Hoje eu não estou bem. Não é somente o meu coração que está triste, mas todo o meu ser. Acordei trazendo em mim os sintomas da Covid-19. Talvez nem seja a doença em si, mas o estado de insegurança em que vivemos, leva-nos a achar que estamos infectados. É muita pressão psicológica o tempo todo. Espero que o meu teste seja negativo. Aqueles que estiverem lendo estas linhas rezem por este filho de Deus aqui, que busca incessantemente a sua conversão.

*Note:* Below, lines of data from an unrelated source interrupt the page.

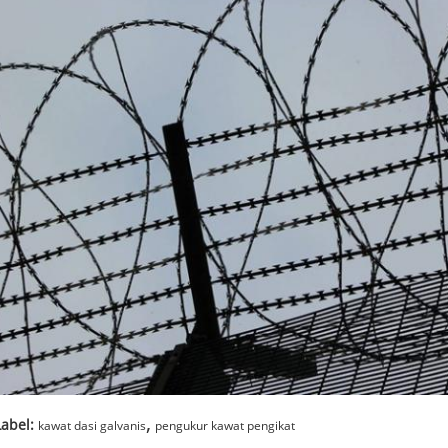
,
Label:
kawat dasi galvanis
pengukur kawat pengikat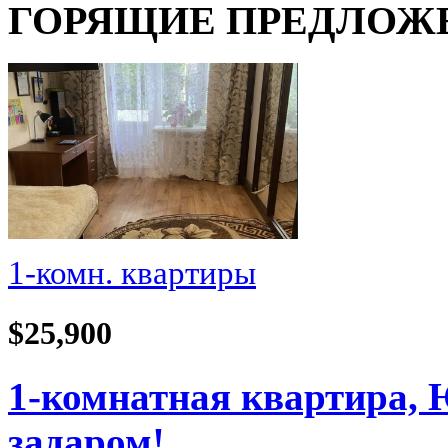
ГОРЯЩИЕ ПРЕДЛОЖ
1-комн. квартиры
$25,900
1-комнатная квартира, 
задаром!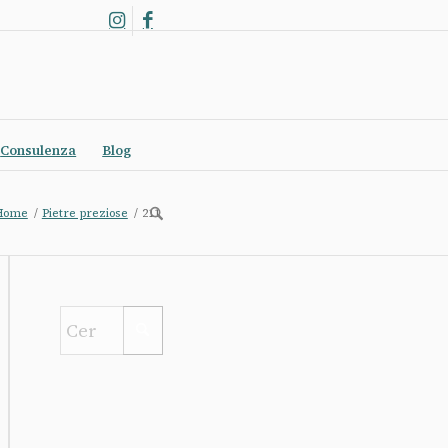
Consulenza
Blog
Home
/
Pietre preziose
/
211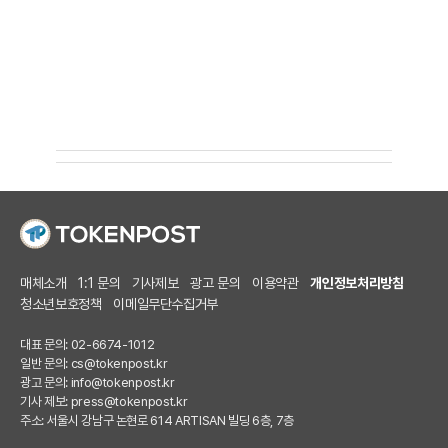
매체소개
1:1 문의
기사제보
광고 문의
이용약관
개인정보처리방침
청소년보호정책
이메일무단수집거부
대표 문의: 02-6674-1012
일반 문의:
cs@tokenpost.kr
광고 문의:
info@tokenpost.kr
기사 제보:
press@tokenpost.kr
주소: 서울시 강남구 논현로 614 ARTISAN 빌딩 6층, 7층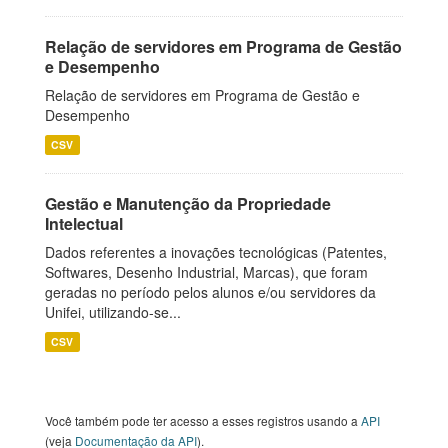
Relação de servidores em Programa de Gestão
e Desempenho
Relação de servidores em Programa de Gestão e
Desempenho
CSV
Gestão e Manutenção da Propriedade
Intelectual
Dados referentes a inovações tecnológicas (Patentes,
Softwares, Desenho Industrial, Marcas), que foram
geradas no período pelos alunos e/ou servidores da
Unifei, utilizando-se...
CSV
Você também pode ter acesso a esses registros usando a
API
(veja
Documentação da API
).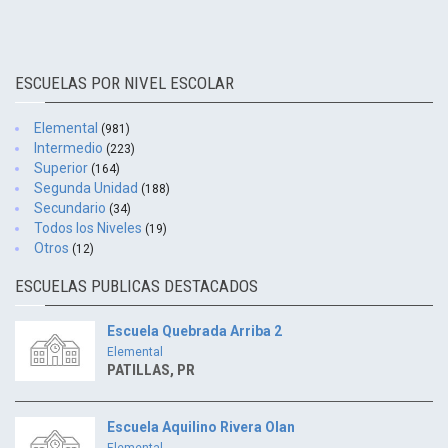
ESCUELAS POR NIVEL ESCOLAR
Elemental
(981)
Intermedio
(223)
Superior
(164)
Segunda Unidad
(188)
Secundario
(34)
Todos los Niveles
(19)
Otros
(12)
ESCUELAS PUBLICAS DESTACADOS
Escuela Quebrada Arriba 2
Elemental
PATILLAS, PR
Escuela Aquilino Rivera Olan
Elemental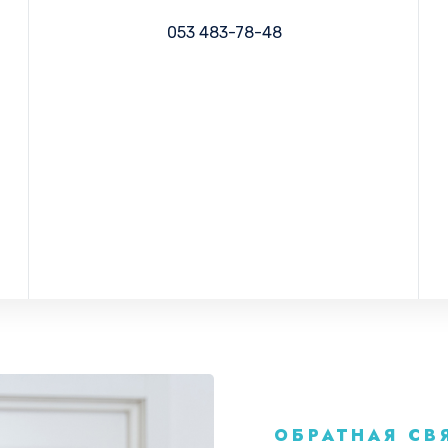
053 483-78-48
ОБРАТНАЯ СВ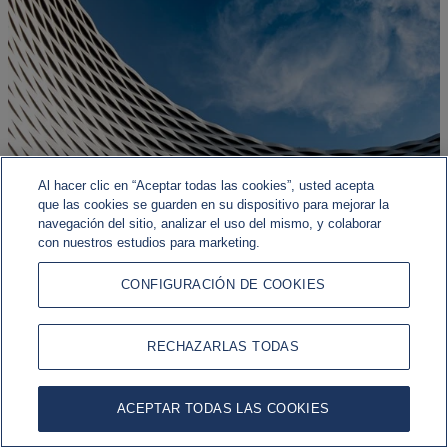
Al hacer clic en “Aceptar todas las cookies”, usted acepta
que las cookies se guarden en su dispositivo para mejorar la
navegación del sitio, analizar el uso del mismo, y colaborar
con nuestros estudios para marketing.
CONFIGURACIÓN DE COOKIES
Asset Management: Fixed Income Quarterly Strategy - July
RECHAZARLAS TODAS
2026
After a strong start to the year for the fixed income markets,
ACEPTAR TODAS LAS COOKIES
the environment has gradually become more complex. Yet the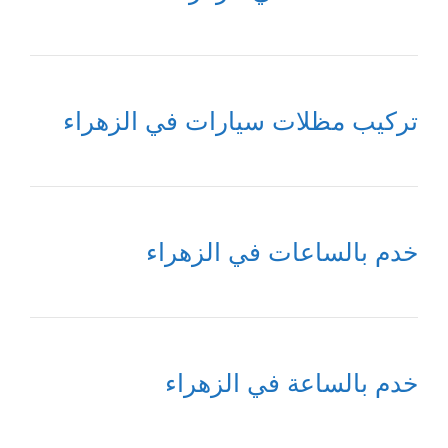
تركيب مظلات سيارات في الزهراء
خدم بالساعات في الزهراء
خدم بالساعة في الزهراء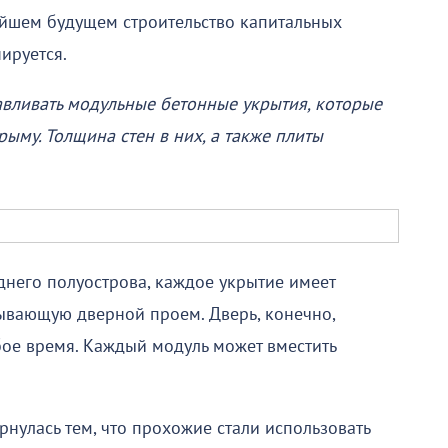
айшем будущем строительство капитальных
ируется.
вливать модульные бетонные укрытия, которые
ыму. Толщина стен в них, а также плиты
днего полуострова, каждое укрытие имеет
рывающую дверной проем. Дверь, конечно,
юбое время. Каждый модуль может вместить
рнулась тем, что прохожие стали использовать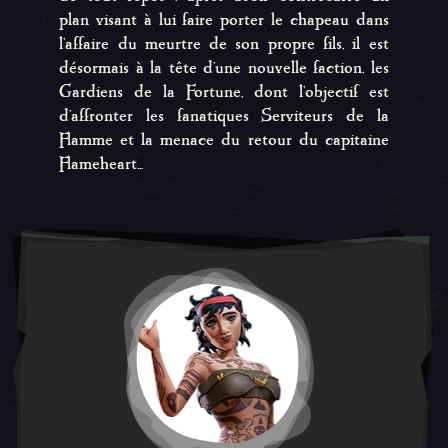
plan visant à lui faire porter le chapeau dans
l'affaire du meurtre de son propre fils, il est
désormais à la tête d'une nouvelle faction, les
Gardiens de la Fortune, dont l'objectif est
d'affronter les fanatiques Serviteurs de la
Flamme et la menace du retour du capitaine
Flameheart...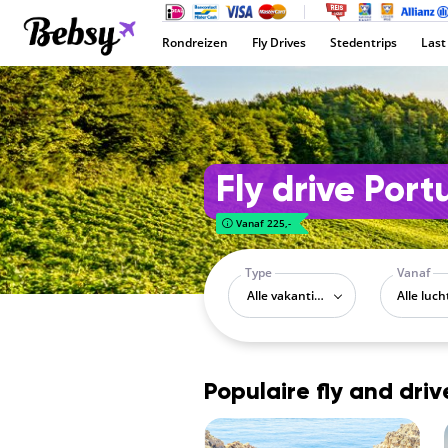
Rondreizen
Fly Drives
Stedentrips
Last
Fly drive Port
Vanaf 225,-
Type
Vanaf
Alle vakantietypes
Populaire fly and driv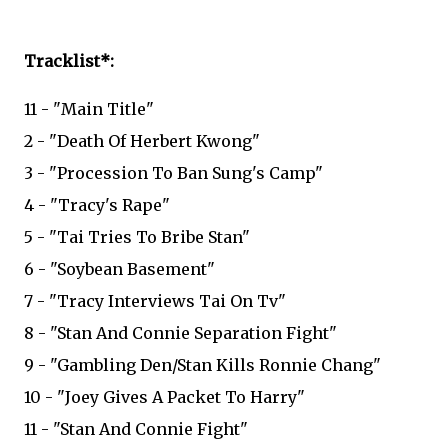
Tracklist*:
11 - "Main Title"
2 - "Death Of Herbert Kwong"
3 - "Procession To Ban Sung's Camp"
4 - "Tracy's Rape"
5 - "Tai Tries To Bribe Stan"
6 - "Soybean Basement"
7 - "Tracy Interviews Tai On Tv"
8 - "Stan And Connie Separation Fight"
9 - "Gambling Den/Stan Kills Ronnie Chang"
10 - "Joey Gives A Packet To Harry"
11 - "Stan And Connie Fight"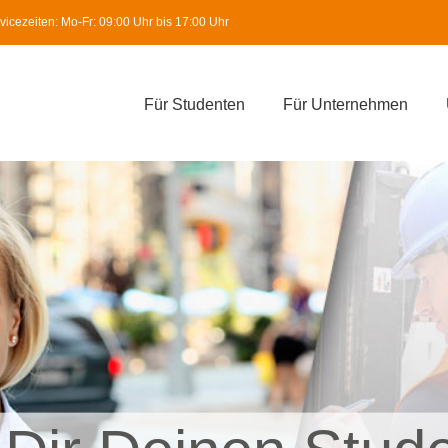
icezeiten: Mo-Fr: 09:00 Uhr bis 17:00 Uhr
Für Studenten
Für Unternehmen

Jesus não teve vida fácil diante dos seus na Palestina de seu tempo. Também, deparou com pessoas que não queriam abrir mão de seus projetos mesquinhos hipócritas. E esta hipocrisia se manifestava na forma de um puritanismo esquizofrênico No Evangelho de hoje (Mc 7,14-23), mais uma vez, no embate com os fariseus, ELE afirma categoricamente: “Não é o que vem de fora e entra numa pessoa pode torná-la impura”. (Mc 7,18) Em outras palavras, não é o que vem de fora que torna uma pessoa mais ou menos pecadora, mas aquilo que sai do seu interior, do seu coração, isto é, da consciência humana, que cria os projetos e dá uma direção às coisas. Afinal foi o próprio Jesus que assim se referiu àquelas serpentes venenosas: “A boca fala aquilo de que o coração está cheio”. (Mt 12, 34) Será que não é o mesmo que estão fazendo com a nossa Campanha da Fraternidade Ecumênica de 2021? Pensemos!